-- AIM OF THE EXERCISE --
Extract the stretch of lines from the one containing "Российской Федерации за 2014 год" through the one containing "ума Госсовета по вопросу", both included, copying each line unchanged.

-- SUPPLIED MATERIAL --
....

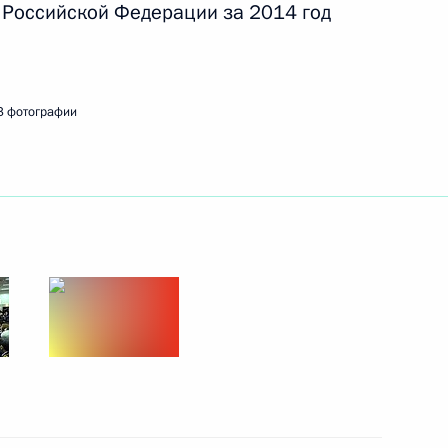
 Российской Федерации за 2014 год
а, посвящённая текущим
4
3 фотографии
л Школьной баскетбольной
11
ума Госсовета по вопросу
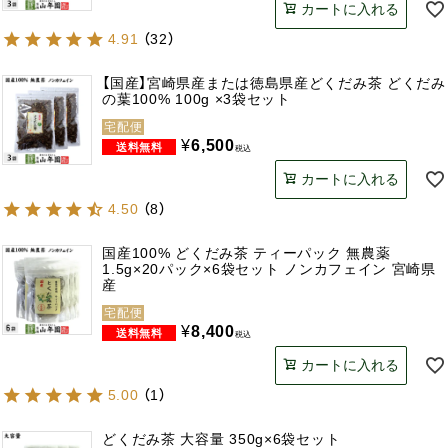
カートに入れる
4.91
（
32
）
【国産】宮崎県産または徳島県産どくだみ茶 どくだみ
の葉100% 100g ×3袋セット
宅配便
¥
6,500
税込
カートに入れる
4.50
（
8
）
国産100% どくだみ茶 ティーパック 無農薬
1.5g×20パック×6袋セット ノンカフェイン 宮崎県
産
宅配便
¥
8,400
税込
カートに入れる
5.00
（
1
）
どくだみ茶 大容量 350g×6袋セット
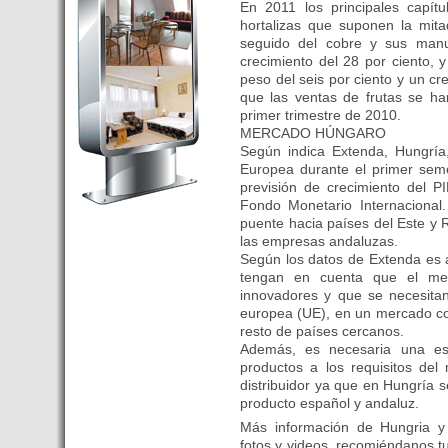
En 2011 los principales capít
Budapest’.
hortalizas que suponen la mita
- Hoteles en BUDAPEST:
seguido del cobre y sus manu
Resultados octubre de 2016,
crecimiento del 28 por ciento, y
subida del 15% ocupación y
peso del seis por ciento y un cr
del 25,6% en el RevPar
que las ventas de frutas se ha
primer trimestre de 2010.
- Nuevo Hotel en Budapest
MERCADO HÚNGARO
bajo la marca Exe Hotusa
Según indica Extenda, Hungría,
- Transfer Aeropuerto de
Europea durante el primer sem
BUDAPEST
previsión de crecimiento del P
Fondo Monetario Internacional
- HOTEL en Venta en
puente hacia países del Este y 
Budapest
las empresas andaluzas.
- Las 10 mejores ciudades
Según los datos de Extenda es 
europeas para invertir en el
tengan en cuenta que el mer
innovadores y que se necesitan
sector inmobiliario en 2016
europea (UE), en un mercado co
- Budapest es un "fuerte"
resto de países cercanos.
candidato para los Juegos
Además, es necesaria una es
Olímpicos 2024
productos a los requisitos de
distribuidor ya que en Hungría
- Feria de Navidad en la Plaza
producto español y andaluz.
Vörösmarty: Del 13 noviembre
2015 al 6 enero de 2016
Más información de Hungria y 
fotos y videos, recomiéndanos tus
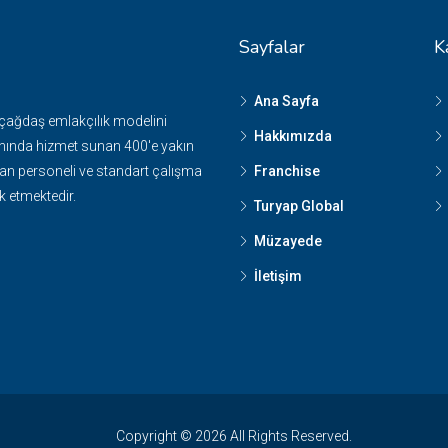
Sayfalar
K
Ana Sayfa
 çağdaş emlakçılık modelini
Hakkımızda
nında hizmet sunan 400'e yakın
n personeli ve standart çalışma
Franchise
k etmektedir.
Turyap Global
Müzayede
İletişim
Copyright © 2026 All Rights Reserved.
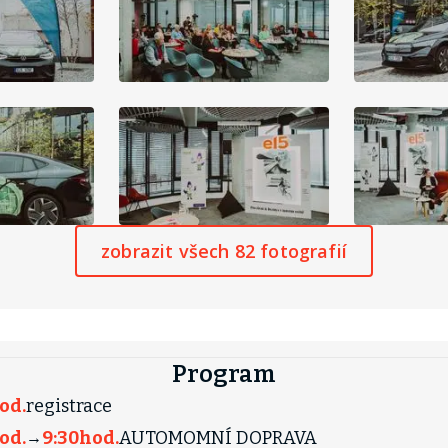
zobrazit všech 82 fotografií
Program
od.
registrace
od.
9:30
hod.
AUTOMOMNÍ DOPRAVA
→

....

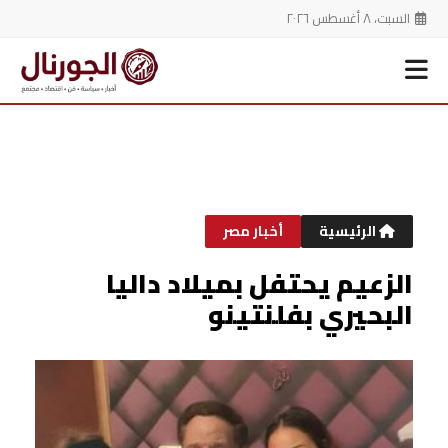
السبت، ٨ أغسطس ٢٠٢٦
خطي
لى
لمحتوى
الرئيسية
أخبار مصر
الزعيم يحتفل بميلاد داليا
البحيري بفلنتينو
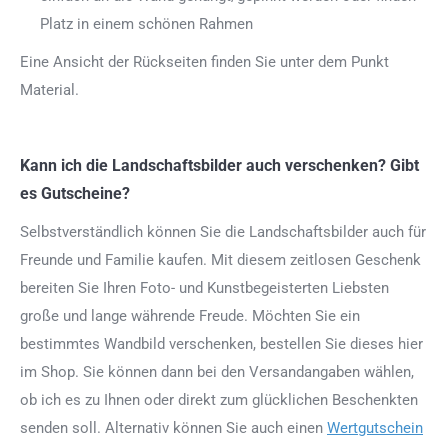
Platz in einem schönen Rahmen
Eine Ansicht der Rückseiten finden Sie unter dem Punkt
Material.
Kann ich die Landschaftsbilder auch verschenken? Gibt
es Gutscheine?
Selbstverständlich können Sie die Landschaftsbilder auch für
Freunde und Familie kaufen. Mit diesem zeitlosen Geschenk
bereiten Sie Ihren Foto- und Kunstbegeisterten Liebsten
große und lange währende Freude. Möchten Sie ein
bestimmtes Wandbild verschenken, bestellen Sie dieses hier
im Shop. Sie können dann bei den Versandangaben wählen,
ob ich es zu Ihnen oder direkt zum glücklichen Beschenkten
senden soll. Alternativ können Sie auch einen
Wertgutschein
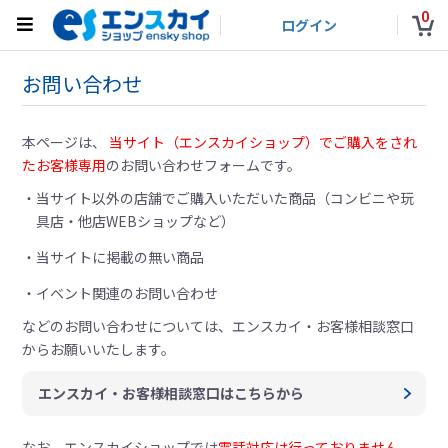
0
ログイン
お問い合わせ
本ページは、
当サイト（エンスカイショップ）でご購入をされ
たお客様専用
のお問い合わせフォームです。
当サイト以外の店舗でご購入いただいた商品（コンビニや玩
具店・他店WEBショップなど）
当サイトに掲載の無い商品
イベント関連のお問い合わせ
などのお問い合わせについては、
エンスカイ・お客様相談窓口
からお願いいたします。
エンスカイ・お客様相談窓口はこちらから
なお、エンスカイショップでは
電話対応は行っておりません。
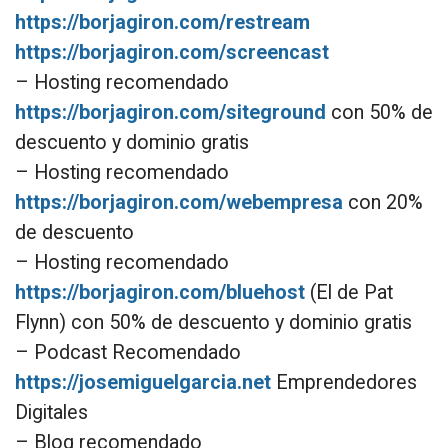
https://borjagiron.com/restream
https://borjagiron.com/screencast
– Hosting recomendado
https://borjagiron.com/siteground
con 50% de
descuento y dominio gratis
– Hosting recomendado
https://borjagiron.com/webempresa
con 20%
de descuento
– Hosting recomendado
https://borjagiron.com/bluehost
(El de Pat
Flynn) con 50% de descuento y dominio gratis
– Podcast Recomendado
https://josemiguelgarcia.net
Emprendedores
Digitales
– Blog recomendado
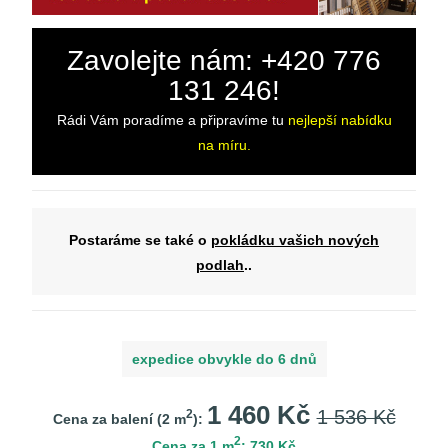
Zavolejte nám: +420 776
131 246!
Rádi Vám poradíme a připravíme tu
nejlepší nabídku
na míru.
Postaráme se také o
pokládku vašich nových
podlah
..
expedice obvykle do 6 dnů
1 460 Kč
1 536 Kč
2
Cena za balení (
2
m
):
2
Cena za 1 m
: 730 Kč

....

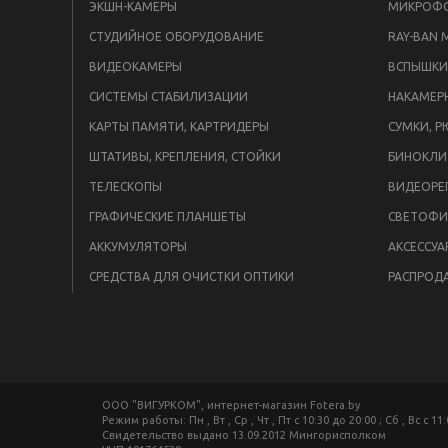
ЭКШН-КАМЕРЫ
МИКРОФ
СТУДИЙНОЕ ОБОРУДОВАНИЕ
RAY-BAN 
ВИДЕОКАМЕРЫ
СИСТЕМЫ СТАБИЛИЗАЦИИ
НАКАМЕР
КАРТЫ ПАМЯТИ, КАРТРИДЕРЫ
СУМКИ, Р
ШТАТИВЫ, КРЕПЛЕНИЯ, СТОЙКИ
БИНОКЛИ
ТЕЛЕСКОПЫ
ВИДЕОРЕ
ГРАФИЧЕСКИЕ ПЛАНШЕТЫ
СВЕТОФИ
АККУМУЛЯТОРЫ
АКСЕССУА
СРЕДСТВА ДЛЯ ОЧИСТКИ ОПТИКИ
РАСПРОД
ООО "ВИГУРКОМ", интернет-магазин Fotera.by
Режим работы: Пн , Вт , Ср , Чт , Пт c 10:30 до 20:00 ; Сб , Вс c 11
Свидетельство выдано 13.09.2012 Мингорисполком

....

-- ANSWER BOX --
 Российской Федерации за 2014 год
а, посвящённая текущим
4
3 фотографии
л Школьной баскетбольной
11
ума Госсовета по вопросу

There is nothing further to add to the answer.